Women, particularly those over 50 years of age, typically experience dry eye more often then men. Certain systemic conditions including some medications can also worsen dry eye. Constant near work, computer use and air quality may also impact dry eye.

Mild cases can be treated with a regimen of daily lid hygiene and the use of artificial tears. More moderate to severe cases need a customized treatment plan. Frequent follow ups are important to ensure improvement of the condition and overall eye health. 

At our office, each dry eye patient leaves with a written treatment plan and a login to their portal where all recommended artificial tears, oral supplements, and contact lens solutions are listed. Follows up schedule and treatment plans will vary depending on the dry eye patient's unique diagnoses. 

Contact Lenses for Dry Eye


Those with dry eye can wear contact lenses as long as treatment is started on the underlying cause of dryness. With all patients, we first take a comprehensive look at the eye and start a treatment of the dry eye. After seeing how each patient responds to treatment, recommendations for contact lenses can be made. 

1.) Soft Contact Lenses

Each soft contact lens is made of a plastic material with different properties including thickness, oxygen permeability, how much the plastic attracts or repels water, how bendable or stiff the lens is, and how often you replace the lens.

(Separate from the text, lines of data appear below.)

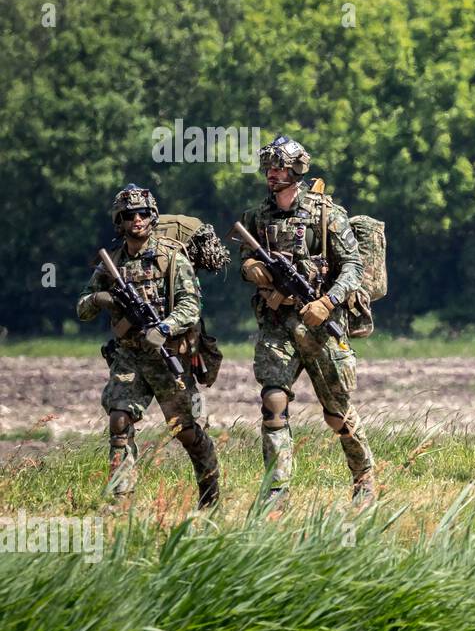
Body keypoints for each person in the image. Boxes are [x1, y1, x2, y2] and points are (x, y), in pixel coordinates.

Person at [238, 135, 375, 506]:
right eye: (268, 166)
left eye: (279, 166)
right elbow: (244, 258)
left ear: (296, 169)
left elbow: (354, 267)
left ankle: (364, 478)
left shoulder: (326, 214)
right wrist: (251, 268)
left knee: (337, 414)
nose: (272, 173)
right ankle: (276, 489)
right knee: (273, 401)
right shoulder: (257, 217)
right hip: (277, 324)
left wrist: (328, 302)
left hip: (319, 325)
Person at [76, 184, 220, 508]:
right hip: (129, 356)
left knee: (185, 430)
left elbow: (191, 305)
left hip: (167, 354)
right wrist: (101, 298)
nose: (137, 219)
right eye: (129, 215)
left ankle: (210, 492)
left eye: (142, 213)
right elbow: (82, 308)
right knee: (119, 420)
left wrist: (165, 327)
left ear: (152, 216)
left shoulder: (171, 257)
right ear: (120, 221)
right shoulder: (110, 263)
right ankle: (120, 501)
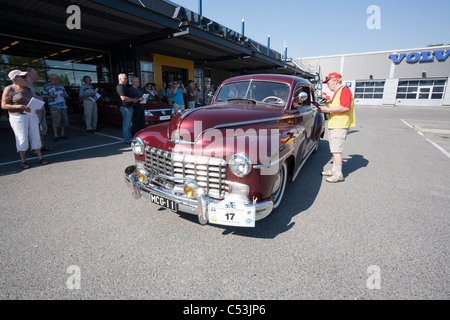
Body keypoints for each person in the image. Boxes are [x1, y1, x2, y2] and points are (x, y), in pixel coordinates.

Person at [1, 70, 48, 169]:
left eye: (25, 76)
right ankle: (23, 160)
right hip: (18, 116)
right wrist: (20, 107)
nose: (26, 78)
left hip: (31, 115)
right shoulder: (9, 89)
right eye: (23, 77)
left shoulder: (28, 89)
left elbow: (31, 102)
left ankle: (40, 157)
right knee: (22, 138)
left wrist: (36, 110)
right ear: (16, 79)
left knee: (36, 135)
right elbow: (4, 105)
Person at [319, 72, 356, 183]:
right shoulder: (338, 92)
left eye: (328, 82)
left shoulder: (344, 90)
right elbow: (337, 103)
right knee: (334, 150)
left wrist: (327, 110)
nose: (327, 85)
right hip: (335, 124)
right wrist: (327, 100)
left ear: (335, 81)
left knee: (336, 151)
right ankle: (334, 170)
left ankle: (338, 174)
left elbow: (345, 107)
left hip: (340, 125)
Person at [26, 68, 53, 153]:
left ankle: (41, 146)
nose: (37, 76)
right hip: (34, 112)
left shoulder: (34, 86)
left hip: (41, 110)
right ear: (29, 75)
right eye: (36, 74)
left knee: (42, 130)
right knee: (34, 131)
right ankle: (33, 149)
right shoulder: (26, 86)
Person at [116, 73, 142, 144]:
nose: (126, 80)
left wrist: (135, 99)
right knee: (127, 125)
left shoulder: (124, 87)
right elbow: (123, 98)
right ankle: (127, 140)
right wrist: (133, 100)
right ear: (120, 79)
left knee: (129, 125)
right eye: (124, 78)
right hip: (126, 108)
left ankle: (129, 138)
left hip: (129, 107)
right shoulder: (120, 87)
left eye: (126, 78)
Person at [43, 74, 69, 142]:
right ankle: (56, 135)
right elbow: (44, 96)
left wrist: (64, 95)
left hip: (63, 105)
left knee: (64, 120)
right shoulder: (47, 86)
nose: (55, 80)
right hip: (54, 106)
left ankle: (62, 134)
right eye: (53, 79)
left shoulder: (61, 86)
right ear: (50, 79)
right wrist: (51, 96)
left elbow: (66, 95)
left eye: (56, 78)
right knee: (56, 120)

It is important to work with a doctor who is knowledgeable in these factors when prescribing contact lenses for those with underlying dry eye. The type of material which may work for one person, may not work for another. Everybody is unique. 

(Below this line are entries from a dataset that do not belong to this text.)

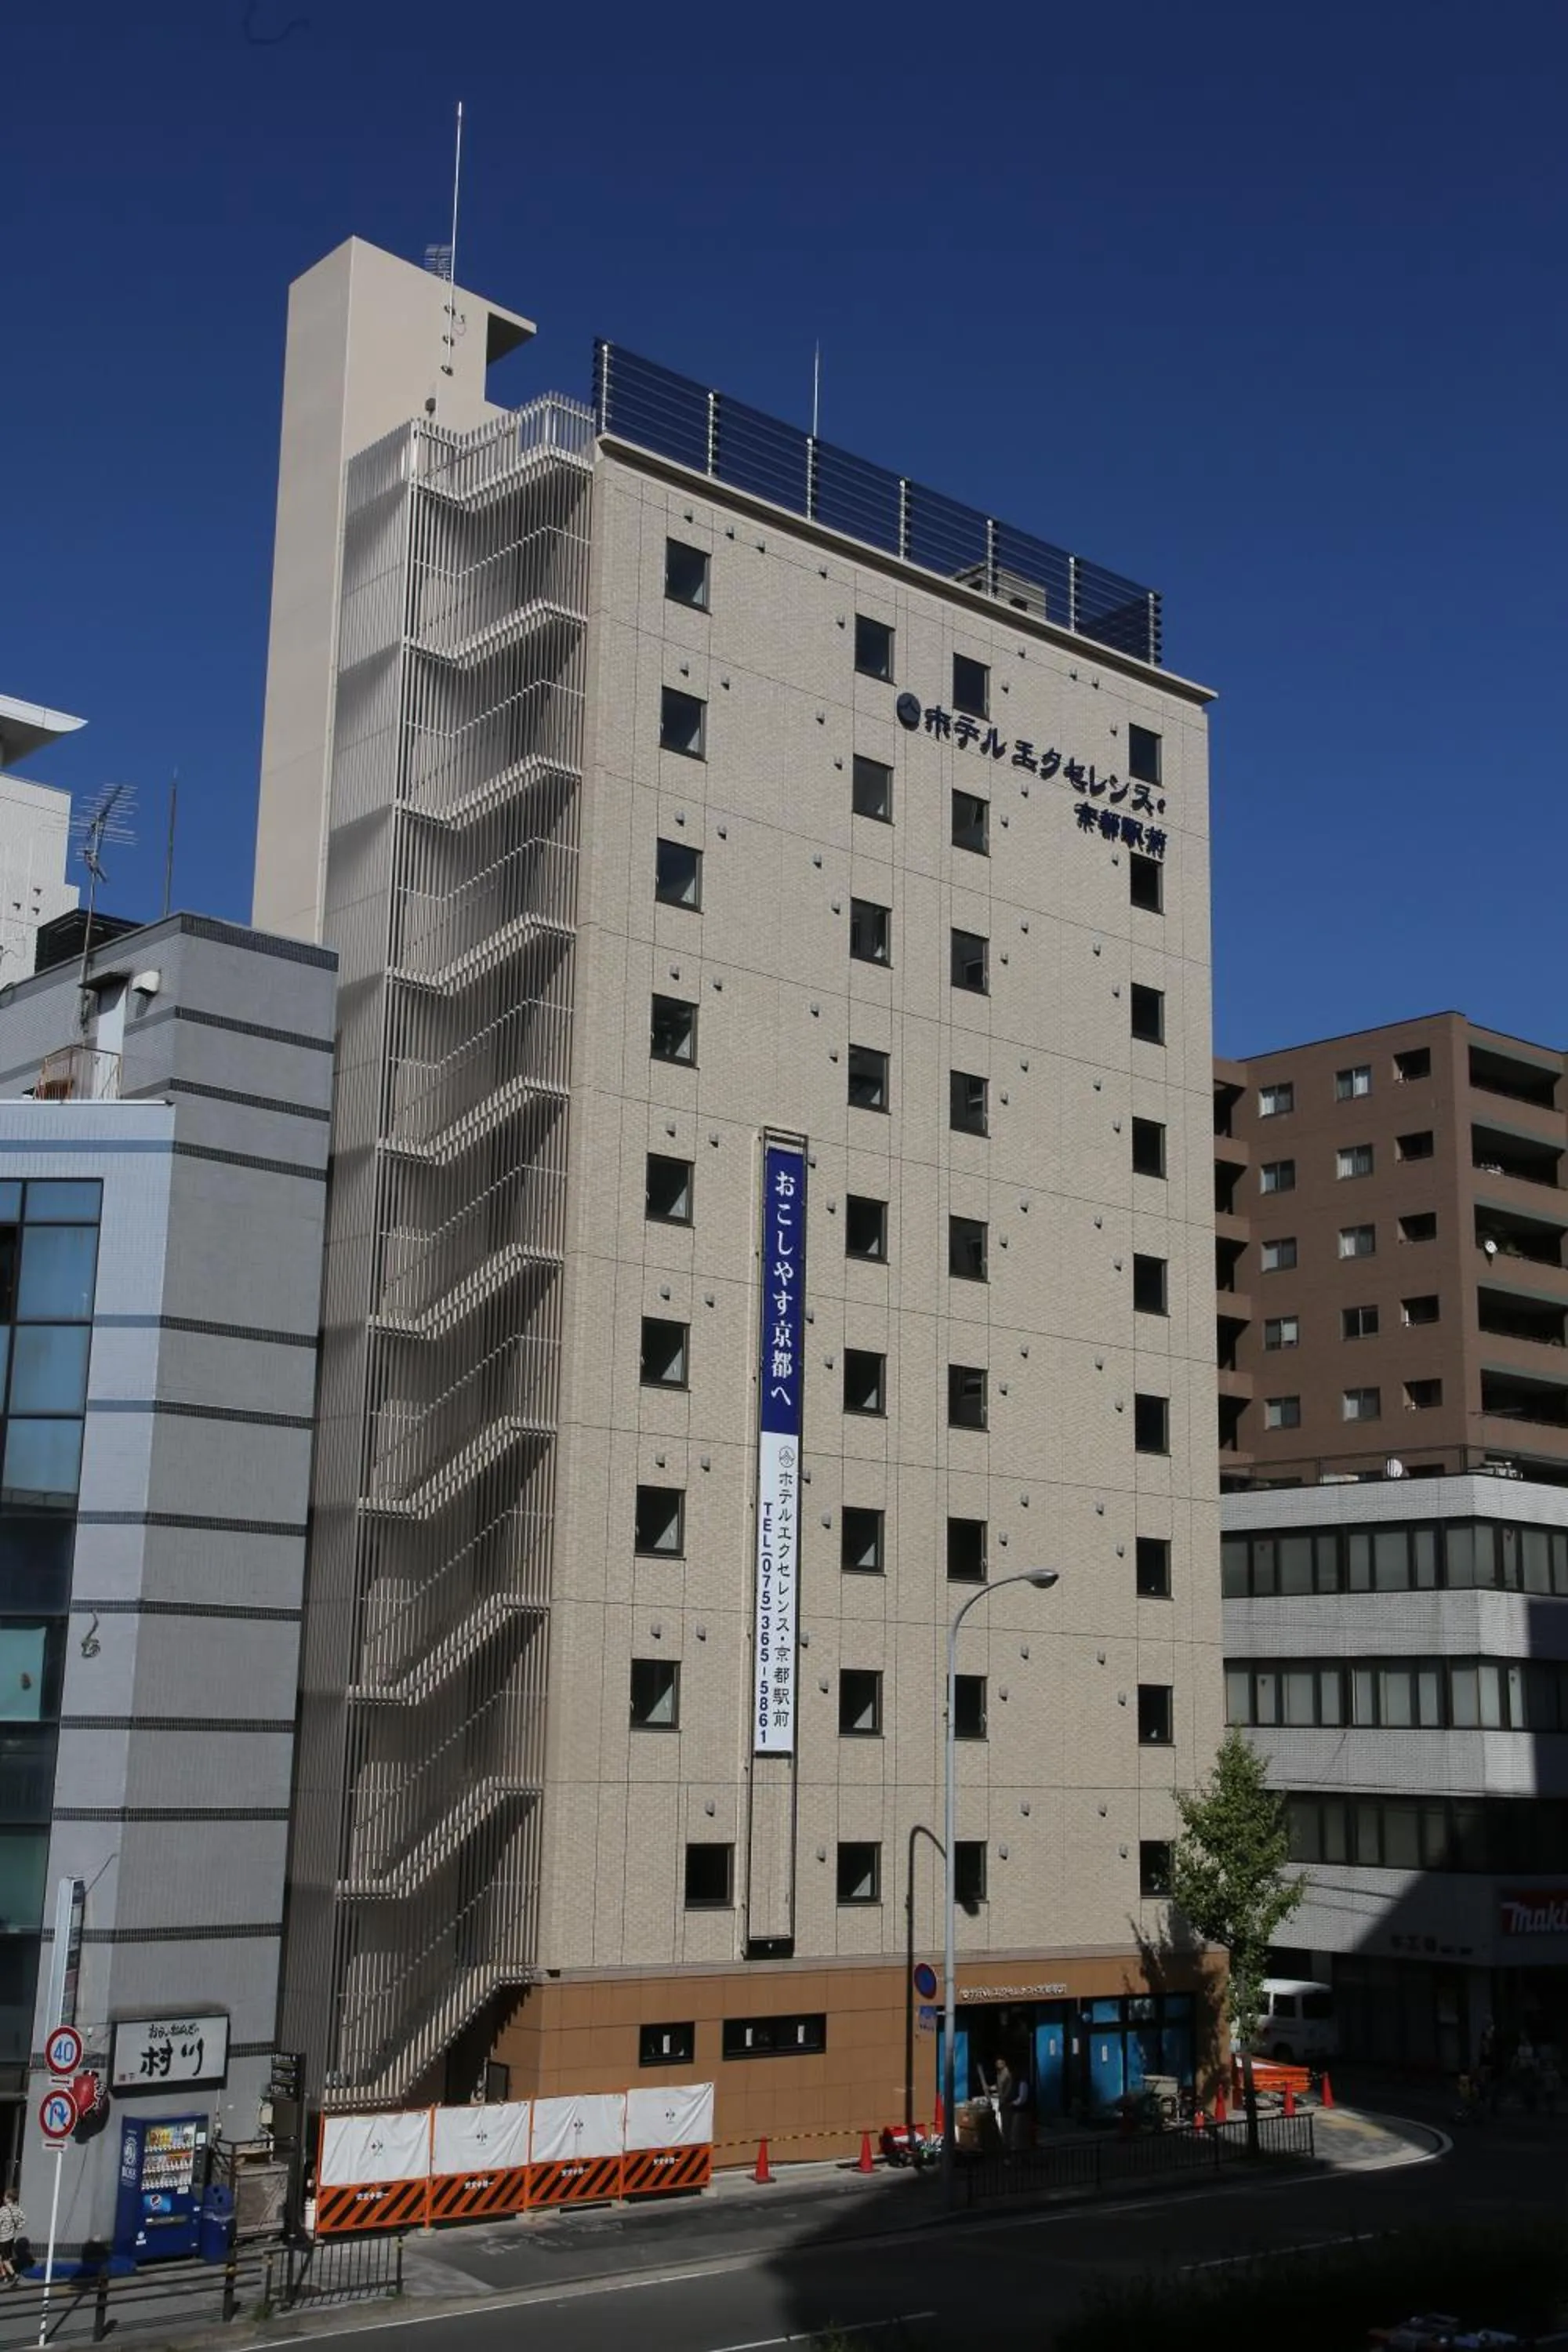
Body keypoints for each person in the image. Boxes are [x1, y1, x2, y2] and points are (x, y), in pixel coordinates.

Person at [0, 2187, 26, 2285]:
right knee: (2, 2257)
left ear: (9, 2198)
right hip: (10, 2238)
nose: (3, 2198)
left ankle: (14, 2275)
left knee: (5, 2259)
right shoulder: (17, 2209)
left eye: (5, 2196)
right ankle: (4, 2276)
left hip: (3, 2238)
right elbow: (23, 2219)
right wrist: (18, 2227)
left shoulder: (3, 2210)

With very severe forms of dry eye, soft contact lenses may not be an option, but there are still options for you!

2.) Scleral Lenses

After traditional treatments have failed, scleral lenses can be an amazing management option for severe dry eye. Scleral lenses are a large-diameter rigid lens that is made of an oxygen-permeable plastic.

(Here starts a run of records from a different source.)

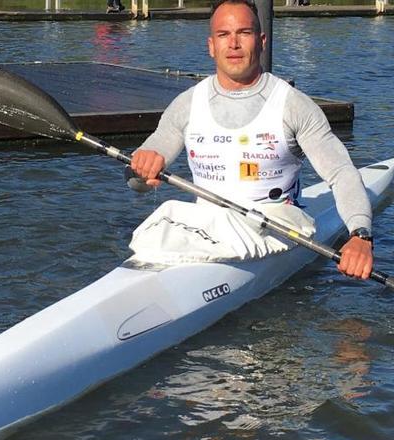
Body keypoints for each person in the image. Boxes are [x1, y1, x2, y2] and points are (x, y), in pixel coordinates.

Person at [129, 0, 374, 279]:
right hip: (205, 227)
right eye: (224, 35)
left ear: (262, 41)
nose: (233, 44)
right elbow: (136, 182)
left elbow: (341, 173)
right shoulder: (186, 105)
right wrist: (140, 172)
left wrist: (360, 235)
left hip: (274, 228)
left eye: (243, 33)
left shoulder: (294, 106)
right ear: (211, 46)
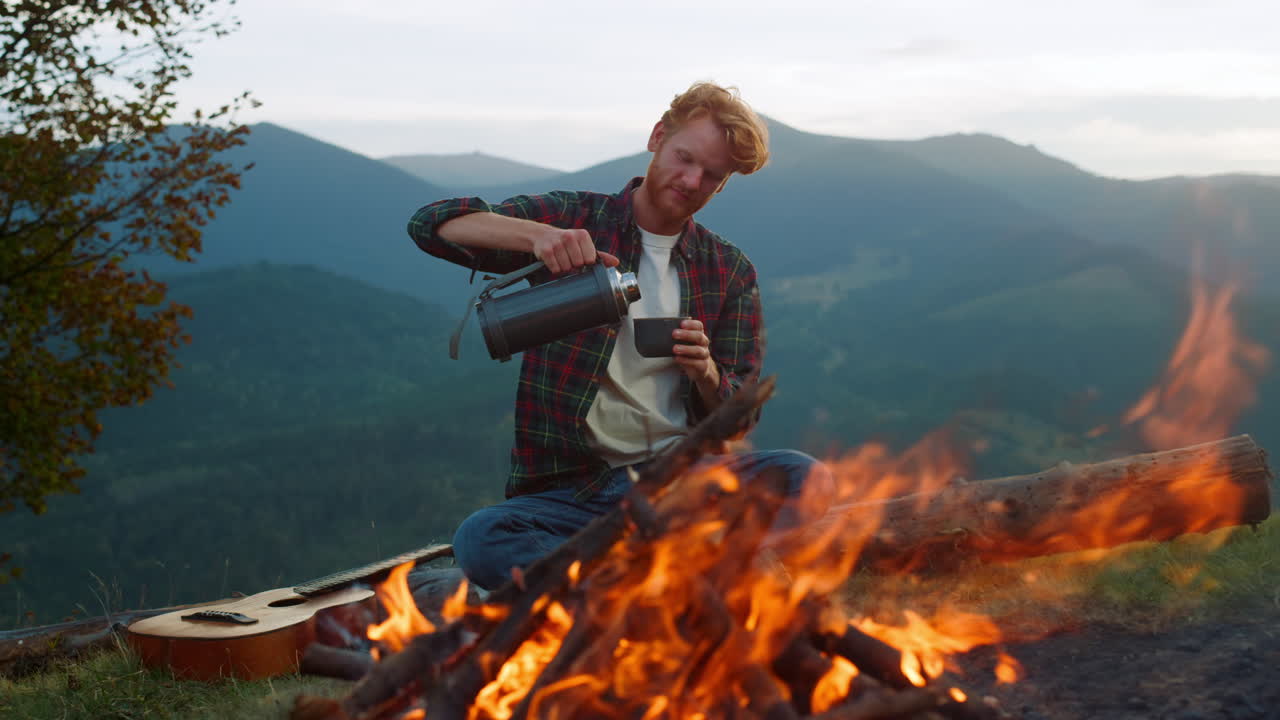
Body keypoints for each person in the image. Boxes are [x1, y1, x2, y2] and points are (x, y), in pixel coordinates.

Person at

In between the lens and your eye is a reservoir of preservative-free sterile saline that stays in place all day. This provides constant lubrication to the eye. 

In cases like Stevens-Johnson syndrome, Sjogren's Syndrome, or Exposure Keratopathy due to Bell's Palsy, where more than just the cornea is compromised, the lens can be made to be much larger to protect the conjunctiva (white portion of the eye) as well.

These lenses, in combination with excellent dry eye management can provide wonderful relief to patients who have been suffering from severe dry eye. 

3.) Rigid Gas Permeable (RGP) & Hybrid Contact Lenses

Rigid gas permeable contact lenses (RGP) are made of a durable rigid, oxygen permeable plastic. They can come in many sizes but all are smaller than the iris (the colored portion of your eye), and they sit gently on a layer of tears that is in front of the cornea (the clear anterior surface of the eye). 

Hybrid contact lenses are comprised of a rigid gas permeable lens in the center and a soft contact lens "skirt" surrounding the lens. This can aide in helping the lens center and making them more comfortable. 

These lenses can be an option for those with dry eye because of the tears that are allowed to flow under the lenses.